1.7.3 Entscheidungen zur Anwendung der in G 1/03 und G 1/16 von der Großen Beschwerdekammer aufgestellten Kriterien
In T 1525/15 betraf der Einwand des Beschwerdeführers ein negatives Merkmal (d. h. einen Disclaimer) in den beiden unabhängigen Ansprüchen ("von mikrogeprägtem Aussehen frei"). Die Kammer merkte an, dass dieses Merkmal in der ursprünglichen Anmeldung nicht wortwörtlich offenbart war. Das Merkmal war im Erteilungsverfahren hinzugefügt worden, um Neuheit gegenüber D1 zu begründen, das Stand der Technik nach Art. 54 (3) EPÜ bildete. Die Kammer betonte, dass eine solche Änderung zulässig ist, (i) wenn das negative Merkmal als solches implizit in der ursprünglichen Anmeldung offenbart war oder (ii) wenn der Disclaimer in der ursprünglichen Anmeldung nicht offenbart war, aber den in der Entscheidung G 1/03 (ABl. 2004, 413) der Großen Beschwerdekammer formulierten Erfordernissen entspricht. Im vorliegenden Fall kam die Kammer zu dem Schluss, dass das negative Merkmal implizit, aber dennoch unmittelbar und eindeutig in der ursprünglichen Anmeldung offenbart war. Da das negative Merkmal als solches in der ursprünglichen Anmeldung offenbart war, musste nicht geprüft werden, ob die in der Entscheidung G 1/03 festgelegten (und in G 1/16, ABl. 2018, A70 bestätigten) Bedingungen erfüllt waren.
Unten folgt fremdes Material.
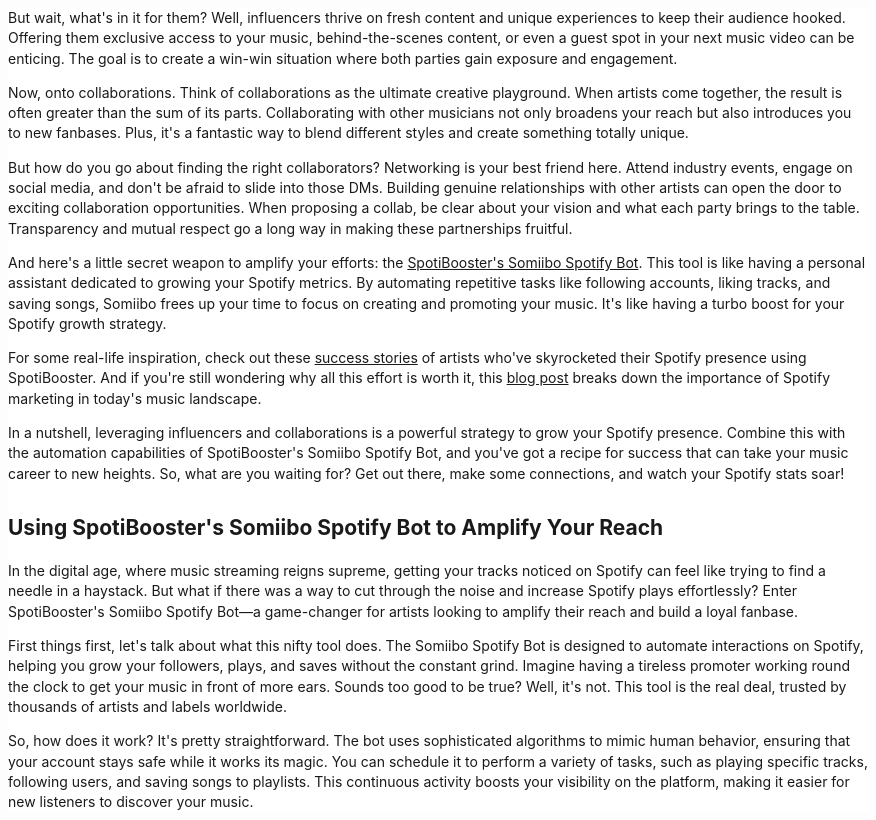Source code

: But wait, what's in it for them? Well, influencers thrive on fresh content and unique experiences to keep their audience hooked. Offering them exclusive access to your music, behind-the-scenes content, or even a guest spot in your next music video can be enticing. The goal is to create a win-win situation where both parties gain exposure and engagement.

Now, onto collaborations. Think of collaborations as the ultimate creative playground. When artists come together, the result is often greater than the sum of its parts. Collaborating with other musicians not only broadens your reach but also introduces you to new fanbases. Plus, it's a fantastic way to blend different styles and create something totally unique.

But how do you go about finding the right collaborators? Networking is your best friend here. Attend industry events, engage on social media, and don't be afraid to slide into those DMs. Building genuine relationships with other artists can open the door to exciting collaboration opportunities. When proposing a collab, be clear about your vision and what each party brings to the table. Transparency and mutual respect go a long way in making these partnerships fruitful.

And here's a little secret weapon to amplify your efforts: the [SpotiBooster's Somiibo Spotify Bot](https://spotibooster.com). This tool is like having a personal assistant dedicated to growing your Spotify metrics. By automating repetitive tasks like following accounts, liking tracks, and saving songs, Somiibo frees up your time to focus on creating and promoting your music. It's like having a turbo boost for your Spotify growth strategy.

For some real-life inspiration, check out these [success stories](https://spotibooster.com/blog/from-zero-to-hero-real-life-success-stories-of-artists-using-spotibooster) of artists who've skyrocketed their Spotify presence using SpotiBooster. And if you're still wondering why all this effort is worth it, this [blog post](https://spotibooster.com/blog/why-spotify-marketing-is-crucial-for-modern-musicians) breaks down the importance of Spotify marketing in today's music landscape.



In a nutshell, leveraging influencers and collaborations is a powerful strategy to grow your Spotify presence. Combine this with the automation capabilities of SpotiBooster's Somiibo Spotify Bot, and you've got a recipe for success that can take your music career to new heights. So, what are you waiting for? Get out there, make some connections, and watch your Spotify stats soar!

## Using SpotiBooster's Somiibo Spotify Bot to Amplify Your Reach

In the digital age, where music streaming reigns supreme, getting your tracks noticed on Spotify can feel like trying to find a needle in a haystack. But what if there was a way to cut through the noise and increase Spotify plays effortlessly? Enter SpotiBooster's Somiibo Spotify Bot—a game-changer for artists looking to amplify their reach and build a loyal fanbase.

First things first, let's talk about what this nifty tool does. The Somiibo Spotify Bot is designed to automate interactions on Spotify, helping you grow your followers, plays, and saves without the constant grind. Imagine having a tireless promoter working round the clock to get your music in front of more ears. Sounds too good to be true? Well, it's not. This tool is the real deal, trusted by thousands of artists and labels worldwide.

So, how does it work? It's pretty straightforward. The bot uses sophisticated algorithms to mimic human behavior, ensuring that your account stays safe while it works its magic. You can schedule it to perform a variety of tasks, such as playing specific tracks, following users, and saving songs to playlists. This continuous activity boosts your visibility on the platform, making it easier for new listeners to discover your music.
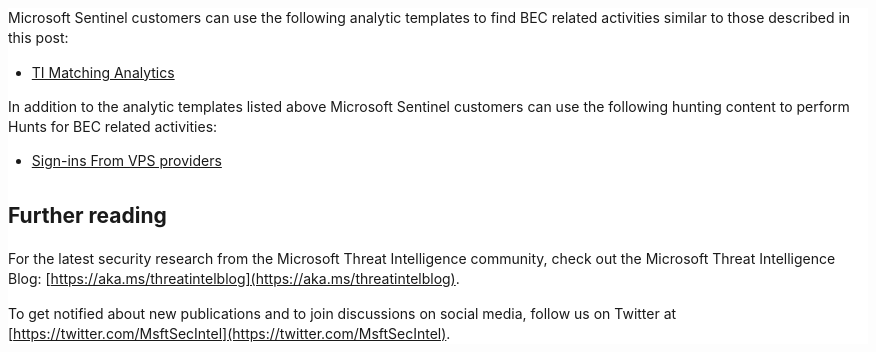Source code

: Microsoft Sentinel customers can use the following analytic templates to find BEC related activities similar to those described in this post:

- [TI Matching Analytics](https://github.com/Azure/Azure-Sentinel/tree/master/Solutions/Threat%20Intelligence)

In addition to the analytic templates listed above Microsoft Sentinel customers can use the following hunting content to perform Hunts for BEC related activities:

- [Sign-ins From VPS providers](https://github.com/Azure/Azure-Sentinel/blob/master/Solutions/Cloud%20Identity%20Threat%20Protection%20Essentials/Hunting%20Queries/Signins-From-VPS-Providers.yaml)

## Further reading

For the latest security research from the Microsoft Threat Intelligence community, check out the Microsoft Threat Intelligence Blog: [https://aka.ms/threatintelblog](https://aka.ms/threatintelblog).

To get notified about new publications and to join discussions on social media, follow us on Twitter at [https://twitter.com/MsftSecIntel](https://twitter.com/MsftSecIntel).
In T 273/22 sah die Kammer in Bezug auf Disclaimer einen grundlegenden Unterschied zwischen (i) der in der ursprünglich eingereichten Fassung einer (früheren) Anmeldung implizit offenbarten Abwesenheit bestimmter, aus dem Vergleich der Erfindung mit dem Stand der Technik ableitbarer Merkmale und (ii) einem Anspruchswortlaut, der die zwingende Abwesenheit bestimmter Merkmale in dem im betreffenden Anspruch definierten spezifischen Gegenstand als explizites negatives technisches Merkmal angibt (d. h. einem Disclaimer in einem Anspruch). Im vorliegenden Fall handelte es sich nach Auffassung der Kammer de facto um einen nicht offenbarten Disclaimer, denn aus dem Fehlen irgendeiner expliziten Offenbarung der (angeblich) bevorzugten Abwesenheit rein menschlicher Antikörper ergaben sich Unsicherheiten. Somit galten die Feststellungen aus G 1/03, G 2/03 und G 1/16. Allein schon, weil der Disclaimer in keine der dort aufgestellten Kategorien fiel, war er unzulässig.